Walking the path of awareness, which means living a life of awareness, requires that you keep up the meditation practice. If you don’t, the Way tends to get overgrown and obscured. It becomes less accessible even though, at any moment that you choose, you can come back to it again because it is always right here. Even if you have not been practicing for some time, as soon as you are back with your breathing, back in the moment, resting in awareness itself as your new default mode, your home base, your home, you are right here again, back on the path—which is also no path, because there is truly nowhere to go, nothing to do, and nothing to attain. You are already whole, already complete, just as you are—and that is perfect—for now—in the warm embrace of your own awareness.
With this perspective, once you are cultivating mindfulness systematically in your life, it is virtually impossible to stop. Even not practicing is practicing in a way, if you are aware of how you feel compared with when you do or did practice regularly, and how it affects your ability to handle stress and pain.
The way to maintain and nurture mindfulness is to develop a daily momentum in your meditation practice and keep it going as if your life depended on it. Now you know directly from your own experience, not as a concept, that it actually does. The next two chapters give you some concrete and practical recommendations for keeping up both the formal and the informal mindfulness practice so that this Way of Awareness can lend ongoing clarity, direction, meaning, and beauty to your life as it continues to unfold.

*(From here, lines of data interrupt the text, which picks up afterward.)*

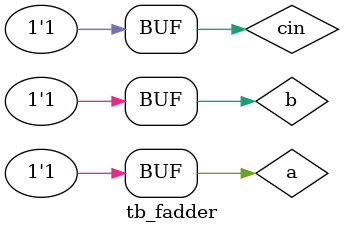
<source format=v>
`timescale 1ns / 1ps
`include "fadder.v"

module tb_fadder;

reg a,b,cin;
wire s,cout;

fadder ans(a,b,cin,s,cout);

initial
	 begin
	 $monitor("a=%b b=%b cin=%b | s=%b cout=%b",a,b,cin,s,cout);
	 end

initial
 begin
 #0 a=1'b0;b=1'b0;cin=1'b0;
 #4 a=1'b1;b=1'b0;cin=1'b0;
 #4 a=1'b0;b=1'b1;cin=1'b0;
 #4 a=1'b1;b=1'b1;cin=1'b0;
 #4 a=1'b0;b=1'b0;cin=1'b1;
 #4 a=1'b1;b=1'b0;cin=1'b1;
 #4 a=1'b0;b=1'b1;cin=1'b1;
 #4 a=1'b1;b=1'b1;cin=1'b1;
 end
endmodule
</source>
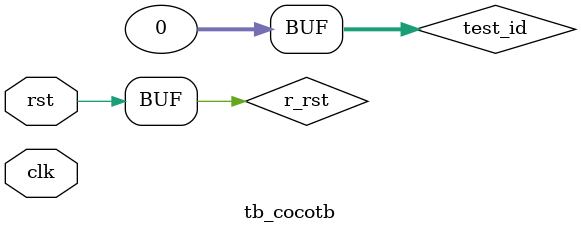
<source format=v>
`timescale 1ns/1ps

`include "sata_defines.v"

module tb_cocotb (

//Parameters
//Registers/Wires
input               rst,              //reset
input               clk,

);
reg     [31:0]      test_id = 0;



//There is a bug in COCOTB when stiumlating a signal, sometimes it can be corrupted if not registered
always @ (*) r_rst                = rst;

//Submodules

//Asynchronous Logic
//Synchronous Logic
//Simulation Control
initial begin
  $dumpfile ("design.vcd");
  $dumpvars(0, tb_cocotb);
end

endmodule

</source>
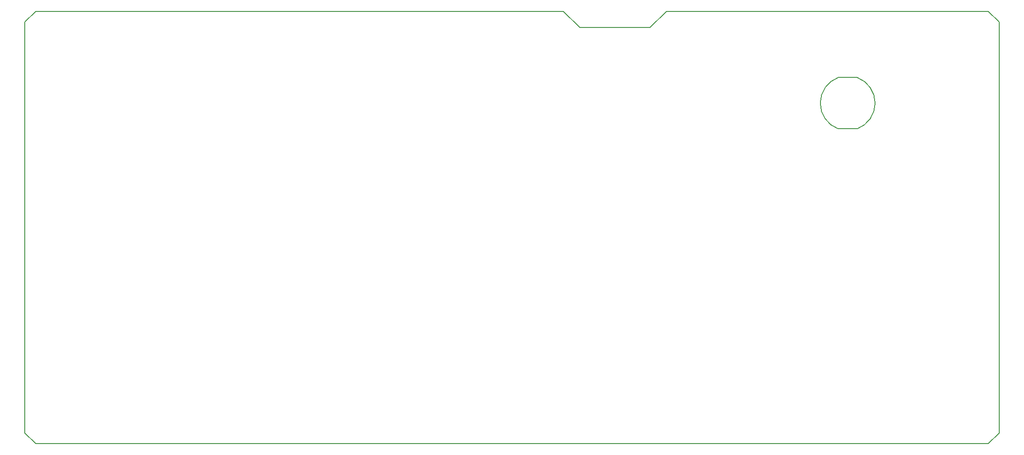
<source format=gbr>
%TF.GenerationSoftware,KiCad,Pcbnew,5.1.4*%
%TF.CreationDate,2019-08-26T22:55:56+02:00*%
%TF.ProjectId,hotplate_ctl,686f7470-6c61-4746-955f-63746c2e6b69,rev?*%
%TF.SameCoordinates,Original*%
%TF.FileFunction,Profile,NP*%
%FSLAX46Y46*%
G04 Gerber Fmt 4.6, Leading zero omitted, Abs format (unit mm)*
G04 Created by KiCad (PCBNEW 5.1.4) date 2019-08-26 22:55:56*
%MOMM*%
%LPD*%
G04 APERTURE LIST*
%ADD10C,0.150000*%
G04 APERTURE END LIST*
D10*
X230250000Y-71750000D02*
G75*
G02X230250000Y-62250000I1750000J4750000D01*
G01*
X233750000Y-62250000D02*
G75*
G02X233750000Y-71750000I-1750000J-4750000D01*
G01*
X230250000Y-71750000D02*
X233750000Y-71750000D01*
X230250000Y-62250000D02*
X233750000Y-62250000D01*
X198500000Y-50000000D02*
X258000000Y-50000000D01*
X258000000Y-50000000D02*
X260000000Y-52000000D01*
X82000000Y-130000000D02*
X258000000Y-130000000D01*
X195500000Y-53000000D02*
X198500000Y-50000000D01*
X182500000Y-53000000D02*
X195500000Y-53000000D01*
X179500000Y-50000000D02*
X182500000Y-53000000D01*
X80000000Y-128000000D02*
X82000000Y-130000000D01*
X260000000Y-128000000D02*
X258000000Y-130000000D01*
X82000000Y-50000000D02*
X80000000Y-52000000D01*
X179500000Y-50000000D02*
X82000000Y-50000000D01*
X260000000Y-128000000D02*
X260000000Y-52000000D01*
X80000000Y-52000000D02*
X80000000Y-128000000D01*
M02*

</source>
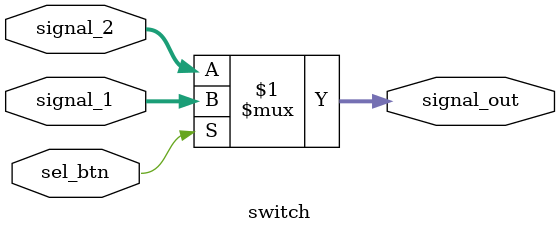
<source format=v>
module switch (
    input sel_btn,
    input [7:0] signal_1, signal_2,
    output [7:0] signal_out
);

assign signal_out = (sel_btn) ? signal_1 : signal_2;

endmodule
</source>
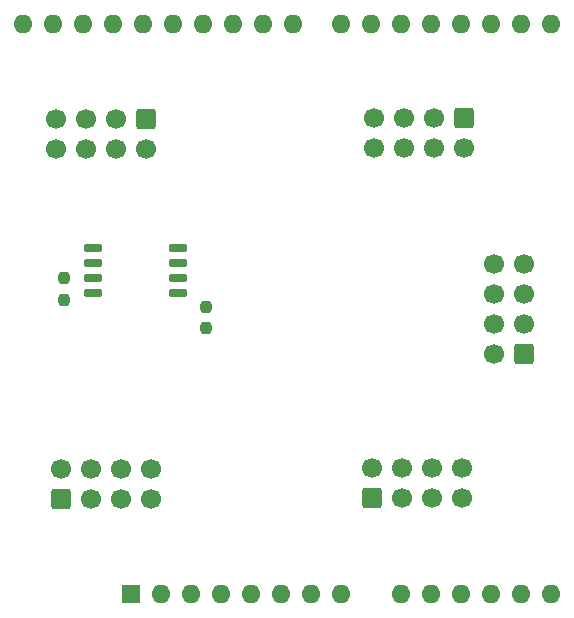
<source format=gbs>
%TF.GenerationSoftware,KiCad,Pcbnew,8.0.5*%
%TF.CreationDate,2024-09-24T00:06:34+02:00*%
%TF.ProjectId,PicoShield,5069636f-5368-4696-956c-642e6b696361,rev?*%
%TF.SameCoordinates,Original*%
%TF.FileFunction,Soldermask,Bot*%
%TF.FilePolarity,Negative*%
%FSLAX46Y46*%
G04 Gerber Fmt 4.6, Leading zero omitted, Abs format (unit mm)*
G04 Created by KiCad (PCBNEW 8.0.5) date 2024-09-24 00:06:34*
%MOMM*%
%LPD*%
G01*
G04 APERTURE LIST*
G04 Aperture macros list*
%AMRoundRect*
0 Rectangle with rounded corners*
0 $1 Rounding radius*
0 $2 $3 $4 $5 $6 $7 $8 $9 X,Y pos of 4 corners*
0 Add a 4 corners polygon primitive as box body*
4,1,4,$2,$3,$4,$5,$6,$7,$8,$9,$2,$3,0*
0 Add four circle primitives for the rounded corners*
1,1,$1+$1,$2,$3*
1,1,$1+$1,$4,$5*
1,1,$1+$1,$6,$7*
1,1,$1+$1,$8,$9*
0 Add four rect primitives between the rounded corners*
20,1,$1+$1,$2,$3,$4,$5,0*
20,1,$1+$1,$4,$5,$6,$7,0*
20,1,$1+$1,$6,$7,$8,$9,0*
20,1,$1+$1,$8,$9,$2,$3,0*%
G04 Aperture macros list end*
%ADD10RoundRect,0.250000X0.600000X-0.600000X0.600000X0.600000X-0.600000X0.600000X-0.600000X-0.600000X0*%
%ADD11C,1.700000*%
%ADD12RoundRect,0.250000X-0.600000X0.600000X-0.600000X-0.600000X0.600000X-0.600000X0.600000X0.600000X0*%
%ADD13RoundRect,0.250000X0.600000X0.600000X-0.600000X0.600000X-0.600000X-0.600000X0.600000X-0.600000X0*%
%ADD14R,1.600000X1.600000*%
%ADD15O,1.600000X1.600000*%
%ADD16RoundRect,0.150000X0.650000X0.150000X-0.650000X0.150000X-0.650000X-0.150000X0.650000X-0.150000X0*%
%ADD17RoundRect,0.237500X-0.237500X0.250000X-0.237500X-0.250000X0.237500X-0.250000X0.237500X0.250000X0*%
G04 APERTURE END LIST*
D10*
%TO.C,J1*%
X138226800Y-68376800D03*
D11*
X138226800Y-65836800D03*
X140766800Y-68376800D03*
X140766800Y-65836800D03*
X143306800Y-68376800D03*
X143306800Y-65836800D03*
X145846800Y-68376800D03*
X145846800Y-65836800D03*
%TD*%
D12*
%TO.C,J5*%
X172364400Y-36118800D03*
D11*
X172364400Y-38658800D03*
X169824400Y-36118800D03*
X169824400Y-38658800D03*
X167284400Y-36118800D03*
X167284400Y-38658800D03*
X164744400Y-36118800D03*
X164744400Y-38658800D03*
%TD*%
D10*
%TO.C,J2*%
X164541200Y-68275200D03*
D11*
X164541200Y-65735200D03*
X167081200Y-68275200D03*
X167081200Y-65735200D03*
X169621200Y-68275200D03*
X169621200Y-65735200D03*
X172161200Y-68275200D03*
X172161200Y-65735200D03*
%TD*%
D12*
%TO.C,J6*%
X145440400Y-36169600D03*
D11*
X145440400Y-38709600D03*
X142900400Y-36169600D03*
X142900400Y-38709600D03*
X140360400Y-36169600D03*
X140360400Y-38709600D03*
X137820400Y-36169600D03*
X137820400Y-38709600D03*
%TD*%
D13*
%TO.C,J4*%
X177393600Y-56083200D03*
D11*
X174853600Y-56083200D03*
X177393600Y-53543200D03*
X174853600Y-53543200D03*
X177393600Y-51003200D03*
X174853600Y-51003200D03*
X177393600Y-48463200D03*
X174853600Y-48463200D03*
%TD*%
D14*
%TO.C,A1*%
X144145000Y-76403200D03*
D15*
X146685000Y-76403200D03*
X149225000Y-76403200D03*
X151765000Y-76403200D03*
X154305000Y-76403200D03*
X156845000Y-76403200D03*
X159385000Y-76403200D03*
X161925000Y-76403200D03*
X167005000Y-76403200D03*
X169545000Y-76403200D03*
X172085000Y-76403200D03*
X174625000Y-76403200D03*
X177165000Y-76403200D03*
X179705000Y-76403200D03*
X179705000Y-28143200D03*
X177165000Y-28143200D03*
X174625000Y-28143200D03*
X172085000Y-28143200D03*
X169545000Y-28143200D03*
X167005000Y-28143200D03*
X164465000Y-28143200D03*
X161925000Y-28143200D03*
X157865000Y-28143200D03*
X155325000Y-28143200D03*
X152785000Y-28143200D03*
X150245000Y-28143200D03*
X147705000Y-28143200D03*
X145165000Y-28143200D03*
X142625000Y-28143200D03*
X140085000Y-28143200D03*
X137545000Y-28143200D03*
X135005000Y-28143200D03*
%TD*%
D16*
%TO.C,U2*%
X148100000Y-47095000D03*
X148100000Y-48365000D03*
X148100000Y-49635000D03*
X148100000Y-50905000D03*
X140900000Y-50905000D03*
X140900000Y-49635000D03*
X140900000Y-48365000D03*
X140900000Y-47095000D03*
%TD*%
D17*
%TO.C,R11*%
X138500000Y-49675000D03*
X138500000Y-51500000D03*
%TD*%
%TO.C,R10*%
X150500000Y-52087500D03*
X150500000Y-53912500D03*
%TD*%
M02*

</source>
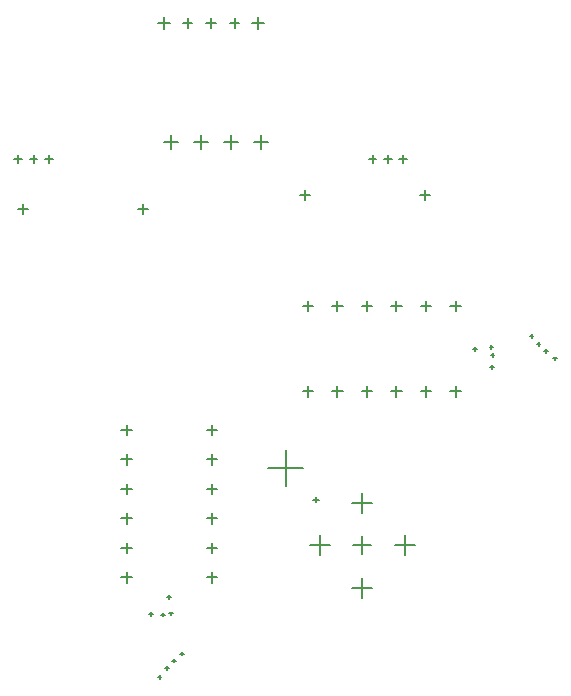
<source format=gbr>
%TF.GenerationSoftware,Altium Limited,Altium Designer,22.7.1 (60)*%
G04 Layer_Color=128*
%FSLAX45Y45*%
%MOMM*%
%TF.SameCoordinates,2E8CAF61-F9F5-4988-A97D-765C0E49F6B8*%
%TF.FilePolarity,Positive*%
%TF.FileFunction,Drillmap*%
%TF.Part,Single*%
G01*
G75*
%TA.AperFunction,NonConductor*%
%ADD70C,0.12700*%
D70*
X732200Y1193800D02*
X817200D01*
X774700Y1151300D02*
Y1236300D01*
X1748200Y1193800D02*
X1833200D01*
X1790700Y1151300D02*
Y1236300D01*
X-415600Y1643874D02*
X-295600D01*
X-355600Y1583874D02*
Y1703874D01*
X-161600Y1643874D02*
X-41600D01*
X-101600Y1583874D02*
Y1703874D01*
X92400Y1643874D02*
X212400D01*
X152400Y1583874D02*
Y1703874D01*
X346400Y1643874D02*
X466400D01*
X406400Y1583874D02*
Y1703874D01*
X334100Y2654301D02*
X434099D01*
X384100Y2604301D02*
Y2704301D01*
X-465900Y2654300D02*
X-365900D01*
X-415900Y2604300D02*
Y2704300D01*
X144100Y2654300D02*
X224100D01*
X184100Y2614300D02*
Y2694300D01*
X-55900Y2654300D02*
X24100D01*
X-15900Y2614300D02*
Y2694300D01*
X-255900Y2654300D02*
X-175900D01*
X-215900Y2614300D02*
Y2694300D01*
X-1655400Y1076849D02*
X-1570400D01*
X-1612900Y1034349D02*
Y1119349D01*
X-639400Y1076849D02*
X-554400D01*
X-596900Y1034349D02*
Y1119349D01*
X-54309Y-790616D02*
X35691D01*
X-9309Y-835616D02*
Y-745616D01*
X-54309Y-1040616D02*
X35691D01*
X-9309Y-1085616D02*
Y-995616D01*
X-54309Y-1290616D02*
X35691D01*
X-9309Y-1335616D02*
Y-1245616D01*
X-54309Y-1540616D02*
X35691D01*
X-9309Y-1585616D02*
Y-1495616D01*
X-54309Y-1790616D02*
X35691D01*
X-9309Y-1835616D02*
Y-1745616D01*
X-54309Y-2040616D02*
X35691D01*
X-9309Y-2085616D02*
Y-1995616D01*
X-776624Y-2040616D02*
X-686624D01*
X-731624Y-2085616D02*
Y-1995616D01*
X-776625Y-1790615D02*
X-686625D01*
X-731625Y-1835615D02*
Y-1745615D01*
X-776624Y-1540616D02*
X-686624D01*
X-731624Y-1585616D02*
Y-1495616D01*
X-776624Y-1290616D02*
X-686624D01*
X-731624Y-1335616D02*
Y-1245616D01*
X-776624Y-1040616D02*
X-686624D01*
X-731624Y-1085616D02*
Y-995616D01*
X-776624Y-790616D02*
X-686624D01*
X-731624Y-835616D02*
Y-745616D01*
X758316Y257391D02*
X848316D01*
X803316Y212391D02*
Y302391D01*
X1008316Y257391D02*
X1098316D01*
X1053316Y212391D02*
Y302391D01*
X1258316Y257391D02*
X1348316D01*
X1303316Y212391D02*
Y302391D01*
X1508316Y257391D02*
X1598316D01*
X1553316Y212391D02*
Y302391D01*
X1758316Y257390D02*
X1848316D01*
X1803316Y212390D02*
Y302390D01*
X2008316Y257391D02*
X2098316D01*
X2053316Y212391D02*
Y302391D01*
X2008316Y-464925D02*
X2098316D01*
X2053316Y-509925D02*
Y-419925D01*
X1758315Y-464925D02*
X1848315D01*
X1803315Y-509925D02*
Y-419925D01*
X1508316Y-464924D02*
X1598316D01*
X1553316Y-509924D02*
Y-419924D01*
X1258316Y-464925D02*
X1348316D01*
X1303316Y-509925D02*
Y-419925D01*
X1008316Y-464924D02*
X1098316D01*
X1053316Y-509924D02*
Y-419924D01*
X758316Y-464924D02*
X848316D01*
X803316Y-509924D02*
Y-419924D01*
X1188614Y-1766751D02*
X1338614D01*
X1263614Y-1841751D02*
Y-1691751D01*
X819403Y-1766751D02*
X989403D01*
X904403Y-1851751D02*
Y-1681752D01*
X1178615Y-2125962D02*
X1348615D01*
X1263615Y-2210962D02*
Y-2040962D01*
X1537826Y-1766753D02*
X1707826D01*
X1622826Y-1851752D02*
Y-1681753D01*
X1178616Y-1407541D02*
X1348615D01*
X1263615Y-1492541D02*
Y-1322541D01*
X-1422121Y1502263D02*
X-1357121D01*
X-1389621Y1469763D02*
Y1534763D01*
X-1552121Y1502263D02*
X-1487121D01*
X-1519621Y1469763D02*
Y1534763D01*
X-1682121Y1502263D02*
X-1617121D01*
X-1649621Y1469763D02*
Y1534763D01*
X1317880Y1502263D02*
X1382880D01*
X1350380Y1469763D02*
Y1534763D01*
X1447879Y1502263D02*
X1512879D01*
X1480379Y1469763D02*
Y1534763D01*
X1577879Y1502263D02*
X1642879D01*
X1610379Y1469763D02*
Y1534763D01*
X-467917Y-2882234D02*
X-437917D01*
X-452917Y-2897234D02*
Y-2867234D01*
X-344059Y-2743579D02*
X-314059D01*
X-329059Y-2758579D02*
Y-2728580D01*
X-541255Y-2349743D02*
X-511255D01*
X-526255Y-2364743D02*
Y-2334743D01*
X-369067Y-2343814D02*
X-339067D01*
X-354067Y-2358814D02*
Y-2328814D01*
X-275454Y-2684559D02*
X-245454D01*
X-260454Y-2699559D02*
Y-2669559D01*
X-403248Y-2804960D02*
X-373248D01*
X-388248Y-2819960D02*
Y-2789960D01*
X2879934Y-186217D02*
X2909934D01*
X2894934Y-201217D02*
Y-171217D01*
X2741279Y-62359D02*
X2771279D01*
X2756279Y-77359D02*
Y-47359D01*
X2347444Y-259555D02*
X2377444D01*
X2362444Y-274555D02*
Y-244555D01*
X2341514Y-87367D02*
X2371514D01*
X2356514Y-102367D02*
Y-72367D01*
X2682259Y6246D02*
X2712259D01*
X2697259Y-8754D02*
Y21246D01*
X2802660Y-121548D02*
X2832660D01*
X2817660Y-136548D02*
Y-106548D01*
X-438593Y-2354872D02*
X-408593D01*
X-423593Y-2369872D02*
Y-2339872D01*
X-386691Y-2205656D02*
X-356691D01*
X-371691Y-2220656D02*
Y-2190656D01*
X2352573Y-156893D02*
X2382573D01*
X2367573Y-171893D02*
Y-141893D01*
X2203356Y-104991D02*
X2233356D01*
X2218356Y-119991D02*
Y-89991D01*
X465379Y-1113638D02*
X765379D01*
X615379Y-1263638D02*
Y-963638D01*
X844379Y-1380337D02*
X894379D01*
X869379Y-1405337D02*
Y-1355337D01*
%TF.MD5,d63101c549ef4c4f30ad9c980d58e8d9*%
M02*

</source>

* Available in DVD and CD form at www.betterlisten.com.
† Recall the University of Toronto study mentioned in the Introduction, which discussed the function of the midline narrative network in the prefrontal cortex, and how its activity diminished and the present moment lateral network activity increased following MBSR training. Loretta’s experience is a graphic illustration of that phenomenon—two distinct modes of self-referencing, which can be influenced through training in mindfulness.
‡ Phil’s intuitions preceded the scientific studies showing positive effects of MBSR on the brain by several decades.